Biz ise bu yazıda Mısırlı müfessir ve aksiyon adamı Seyyid Kutub’un (1906-1967)
Fizilali’l-Kur'an adlı eserinde Araf suresi bağlamında insan-doğa ilişkisi
üzerine yapılan değerlendirmelerden bir kısmı üzerinde duracağız.
A.
Doğa(ın yasaları) insanoğlunun düşmanı
mı?
İnsanlık
türünün tamamını yeryüzüne yerleştiren, yeryüzünün ve insanların yaratıcısı
olan, yeryüzünde insanlığın hayatı için elverişli ve koruyucu şartları
hazırlayan, onların rızıkları ve yaşamları için gereken ortam hazırlayan Allahu
Teala’dır. Kur'an bu gerçeği şöyle ifade etmektedir: " Doğrusu Biz sizi
yeryüzünde, yerleştirdik, orada size geçimlikler verdik; ne kadar da az
şükrediyorsunuz!” (Araf, 7: 10). Dünyanın etrafındaki atmosferini, güneş ve
aydan uzaklığını, güneş etrafında dönüşünü, ekseninin yörüngesindeki eğriliğini
ve dönüş hızını belirleyen Allahu Teala olduğu gibi, onu insanlık türünün
yaşamına uygun bir mekân kılan da, insanın yaratılışı, hayatı bu hayatının
gelişmesi ve ilerlemesi için gereken gıda maddeleri, rızıkları, güçleri ve
enerjileri o dünyaya yerleştiren ve insanlığı bu yeryüzündeki yaratıkların
efendisi kılan da yine O’dur. Yüce Allah insanlara bu evrenin[2]

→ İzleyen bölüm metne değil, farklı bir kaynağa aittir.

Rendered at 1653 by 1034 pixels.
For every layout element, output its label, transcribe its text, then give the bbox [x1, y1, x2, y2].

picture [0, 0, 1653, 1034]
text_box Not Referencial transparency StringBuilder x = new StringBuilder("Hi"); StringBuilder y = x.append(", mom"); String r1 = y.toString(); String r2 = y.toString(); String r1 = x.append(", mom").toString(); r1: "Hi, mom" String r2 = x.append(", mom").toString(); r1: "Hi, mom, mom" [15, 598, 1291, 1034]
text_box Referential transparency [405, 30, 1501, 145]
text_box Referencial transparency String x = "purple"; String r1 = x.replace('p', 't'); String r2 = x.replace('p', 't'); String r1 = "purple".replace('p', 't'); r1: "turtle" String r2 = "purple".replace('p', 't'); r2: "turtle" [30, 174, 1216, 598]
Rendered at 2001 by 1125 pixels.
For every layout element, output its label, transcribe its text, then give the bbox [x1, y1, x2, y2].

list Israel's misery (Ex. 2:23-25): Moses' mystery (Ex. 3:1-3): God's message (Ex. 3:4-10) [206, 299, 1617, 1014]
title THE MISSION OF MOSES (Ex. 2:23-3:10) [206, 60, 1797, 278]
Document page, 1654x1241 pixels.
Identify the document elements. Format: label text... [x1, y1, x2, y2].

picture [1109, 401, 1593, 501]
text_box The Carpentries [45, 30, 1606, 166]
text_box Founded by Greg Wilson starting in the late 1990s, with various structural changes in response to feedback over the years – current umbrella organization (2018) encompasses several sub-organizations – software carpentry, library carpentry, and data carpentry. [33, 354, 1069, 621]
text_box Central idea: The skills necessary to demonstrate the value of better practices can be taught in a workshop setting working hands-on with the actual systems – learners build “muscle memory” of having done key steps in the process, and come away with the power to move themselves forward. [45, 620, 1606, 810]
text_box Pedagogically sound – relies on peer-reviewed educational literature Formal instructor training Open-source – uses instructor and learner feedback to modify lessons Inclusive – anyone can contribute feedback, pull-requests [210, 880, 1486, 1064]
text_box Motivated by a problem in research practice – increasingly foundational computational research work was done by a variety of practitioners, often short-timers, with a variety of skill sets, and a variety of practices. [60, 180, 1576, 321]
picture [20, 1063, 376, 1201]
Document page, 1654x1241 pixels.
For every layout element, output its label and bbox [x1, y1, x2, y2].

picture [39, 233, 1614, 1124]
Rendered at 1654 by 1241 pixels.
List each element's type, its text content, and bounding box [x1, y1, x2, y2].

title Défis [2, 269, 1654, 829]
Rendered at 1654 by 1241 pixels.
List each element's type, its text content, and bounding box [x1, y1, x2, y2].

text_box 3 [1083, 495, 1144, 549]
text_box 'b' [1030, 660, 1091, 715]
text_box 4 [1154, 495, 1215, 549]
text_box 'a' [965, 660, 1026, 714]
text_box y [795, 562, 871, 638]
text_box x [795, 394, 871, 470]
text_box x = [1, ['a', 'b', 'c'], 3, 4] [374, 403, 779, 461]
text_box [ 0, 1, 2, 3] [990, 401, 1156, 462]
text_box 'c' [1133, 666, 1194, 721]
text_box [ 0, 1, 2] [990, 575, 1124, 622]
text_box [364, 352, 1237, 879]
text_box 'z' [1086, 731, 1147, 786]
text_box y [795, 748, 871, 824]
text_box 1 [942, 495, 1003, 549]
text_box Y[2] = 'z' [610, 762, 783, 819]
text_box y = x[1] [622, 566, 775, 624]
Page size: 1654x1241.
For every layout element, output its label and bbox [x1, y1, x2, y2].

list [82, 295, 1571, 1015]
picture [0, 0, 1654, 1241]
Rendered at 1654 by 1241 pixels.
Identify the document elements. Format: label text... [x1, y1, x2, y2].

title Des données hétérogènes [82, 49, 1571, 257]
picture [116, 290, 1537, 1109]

birtakım yasalarını keşfetmeleri ve evreni kendi yararlarına kullanmaları için
birtakım özellikler ve yetenekler vermiştir. İşte bu özelliklere ve yeteneklere
dayanarak insanlar, bu yeryüzünün yaratıklarına egemen olabilir ve onları kendi
hizmetlerine koşturabilirler (Kutub, 1991b, IV: 259).
Eğer
yüce Allah insanı yeryüzünde bunca imkânlarla yerleştirmemiş olsaydı, bu güçsüz
yaratık klasik ve modern cahiliye mensuplarının ifadesiyle "Tabiata egemen
olamazdı!” İnsanlık kendi öz gücüyle evrenin korkunç ve ezici güçlerine karşı
koymaya asla güç yetiremezdi. Günümüzün modern cahiliye düşüncelerine
(felsefesine) şekil veren, Grek ve Roma düşünceleridir. Evreni, insana düşman
olarak gösteren bu düşünce evrenin doğal güçlerini, insanın varlığına ve
hareketine karşı güçler olarak kabul eder. İnsanı yalnız başına çabasıyla bu
güçlere karşı koyan bir varlık olarak değerlendirir. Evrensel bir yasayı
keşfetmeyi, doğa güçlerinden birini hizmetlerine almayı insanlık ile evren
(tabiat) arasındaki savaşta doğanın mağlup edilmesiyle kazanılmış bir zafer
olarak kabul eder. Bunlar gerçekten bayağı ve alabildiğine çirkin
yaklaşımlardır! Eğer onların zannettikleri gibi, bu evrensel yasalar insana
karşı olsaydı, her an pusuda bekleyen, her an ona karşı duran bir düşman
olsaydı ve bu yasaların arkasında her şeyi yerli yerince düzenleyen bir irade
bulunmamış olsaydı, insanlar daha baştan var olamazlardı! Var olduğunu kabul
etsek de bu insan, bunca düşman şartlara karşı koyan evrensel güçlere rağmen
hayatını nasıl sürdürebilirdi? Çünkü onların anlayışlarına göre evren, kendi
başına özgür biçimde hareket eder, onun gücünün ötesinde kendisine egemen olan
hiçbir güç de yoktur (Kutub, 1991b, IV: 259)!
Sadece
İslam düşüncesi, bu birbirinden kopuk varlıkları, güçleri sistemli biçimde ele
alarak hepsini kapsamlı bir ahenk içinde birbirine bağlar. Evreni ve insanı
yaratan da Allah'tır. Allah'ın iradesi ve hikmeti bu evrenin doğasının bu
insanın var olmasına elverişli olmasını dilemiştir. İnsanın bu evrenin bazı
temel yasalarını öğrenmesi ve buradan hareketle onu kendi hizmetinde kullanması
için gereken yetenekleri de onun bünyesine yerleştiren de yine Allah'ın iradesi
ve hikmetidir. Bu uyum ve ahenk, her şeyi en güzel biçimde yaratan ve
yarattıklarını birbirlerine düşman, aykırı ve çelişen varlıklar olarak
yaratmayan Allah'ın sanatına gerçekten lâyıktır (Kutub, 1991b, IV: 259-260).
İslam’ın
bu düşüncesinin ışığı altında "insan" sevecen ve dost bir evrende,
her şeyi en güzel biçimde ve mahirane olarak himaye eden bir kuvvetin altında
yaşamını sürdürür. Kalbi huzur içinde, vicdanı rahat olarak ve kendinden emin
adımlarla ilerler. Yeryüzünde halifelik[3]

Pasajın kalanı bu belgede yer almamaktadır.